Itamar Vieira Júnior é o autor-síntese desse processo do pós-abolição no Brasil, sob o ponto de vista moderno, visceral de como se deram (e se dão), ainda hoje, os males da escravização negra entre nós. O livro “Torto arado” traz essa síntese dolorosa, expõe uma sociedade doente e impõe uma forte posologia, com um remédio muito amargo para a solução desses problemas, como se propusesse a decretação de uma nova abolição, mas por intermédio de Isabel negona, crioula, bem pretinha, e altamente engajada dentro do mais radical movimento social negro do país.
Quais são suas expectativas para o 10.° Fliaraxá?
Minhas expectativas para a realização do 10.º Fliaraxá são as melhores possíveis.
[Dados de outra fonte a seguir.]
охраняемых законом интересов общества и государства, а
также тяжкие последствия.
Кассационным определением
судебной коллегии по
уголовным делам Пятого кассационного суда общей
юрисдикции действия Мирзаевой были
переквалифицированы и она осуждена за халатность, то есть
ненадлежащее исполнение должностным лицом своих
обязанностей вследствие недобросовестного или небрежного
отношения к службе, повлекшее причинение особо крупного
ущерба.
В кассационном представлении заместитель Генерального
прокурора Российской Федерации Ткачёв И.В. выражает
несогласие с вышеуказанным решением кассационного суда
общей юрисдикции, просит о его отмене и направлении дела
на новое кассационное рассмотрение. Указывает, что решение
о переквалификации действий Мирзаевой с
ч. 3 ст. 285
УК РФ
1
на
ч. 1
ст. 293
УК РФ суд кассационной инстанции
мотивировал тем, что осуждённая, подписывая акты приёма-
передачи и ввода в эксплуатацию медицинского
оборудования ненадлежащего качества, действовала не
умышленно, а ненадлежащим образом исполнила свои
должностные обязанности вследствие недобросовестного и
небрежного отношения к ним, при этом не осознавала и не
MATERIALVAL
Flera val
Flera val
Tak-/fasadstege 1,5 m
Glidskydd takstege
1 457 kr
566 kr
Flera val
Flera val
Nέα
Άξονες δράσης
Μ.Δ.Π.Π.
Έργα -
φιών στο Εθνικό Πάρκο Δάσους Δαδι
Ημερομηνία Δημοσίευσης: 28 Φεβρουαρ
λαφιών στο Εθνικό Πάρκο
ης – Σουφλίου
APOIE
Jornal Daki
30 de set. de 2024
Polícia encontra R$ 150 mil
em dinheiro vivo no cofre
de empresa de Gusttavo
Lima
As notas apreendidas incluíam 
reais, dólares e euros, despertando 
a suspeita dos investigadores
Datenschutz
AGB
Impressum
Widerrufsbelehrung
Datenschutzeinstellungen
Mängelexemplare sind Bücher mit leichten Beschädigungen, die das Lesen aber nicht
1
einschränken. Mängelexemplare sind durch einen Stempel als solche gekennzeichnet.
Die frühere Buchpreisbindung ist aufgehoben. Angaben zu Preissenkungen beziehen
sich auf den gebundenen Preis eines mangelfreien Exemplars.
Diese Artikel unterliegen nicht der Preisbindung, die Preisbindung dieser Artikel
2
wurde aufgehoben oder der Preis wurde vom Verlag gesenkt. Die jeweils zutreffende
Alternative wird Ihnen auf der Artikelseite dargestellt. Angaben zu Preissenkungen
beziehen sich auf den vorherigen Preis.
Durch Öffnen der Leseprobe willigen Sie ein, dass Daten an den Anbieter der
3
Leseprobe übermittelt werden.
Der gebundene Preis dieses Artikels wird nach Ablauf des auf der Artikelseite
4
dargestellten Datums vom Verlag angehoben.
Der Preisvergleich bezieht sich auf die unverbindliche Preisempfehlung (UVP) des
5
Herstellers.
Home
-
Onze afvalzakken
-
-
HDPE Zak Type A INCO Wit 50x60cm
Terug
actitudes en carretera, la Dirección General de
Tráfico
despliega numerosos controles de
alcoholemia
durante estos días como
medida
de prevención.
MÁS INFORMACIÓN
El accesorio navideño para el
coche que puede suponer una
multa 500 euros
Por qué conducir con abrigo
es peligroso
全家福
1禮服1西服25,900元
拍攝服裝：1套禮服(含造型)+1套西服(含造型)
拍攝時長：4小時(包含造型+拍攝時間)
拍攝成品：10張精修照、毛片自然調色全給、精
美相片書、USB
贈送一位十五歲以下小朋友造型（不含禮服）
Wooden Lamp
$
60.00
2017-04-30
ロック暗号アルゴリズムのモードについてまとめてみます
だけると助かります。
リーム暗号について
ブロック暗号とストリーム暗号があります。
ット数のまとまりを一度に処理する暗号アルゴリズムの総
Em uma década, é a primeira vez que o festival provoca a sociedade como um todo sobre um assunto tão caro para todos os brasileiros, especialmente no momento que este mesmo país vive sobre duros traumas – seja por causa da pandemia do novo coronavírus; seja por causa da crise política e econômica; seja, ainda, por causa dos descaminhos da cultura e dos incentivos à produção de livros e da promoção à leitura, sobretudo entre a população mais jovem. Pensando por este ponto de vista, o 10.º Fliaraxá tem tudo para fazer história entre as centenas de festas, feiras e festivais literários que se espalham no país. Sem dúvida, vai ser no Fliaraxá, nessa décima edição, que leitores e leitoras, apreciadores e apoiadores do livro e da literatura irão encontrar a resposta e o caminho de esperança para o Brasil que tanto almejamos ter.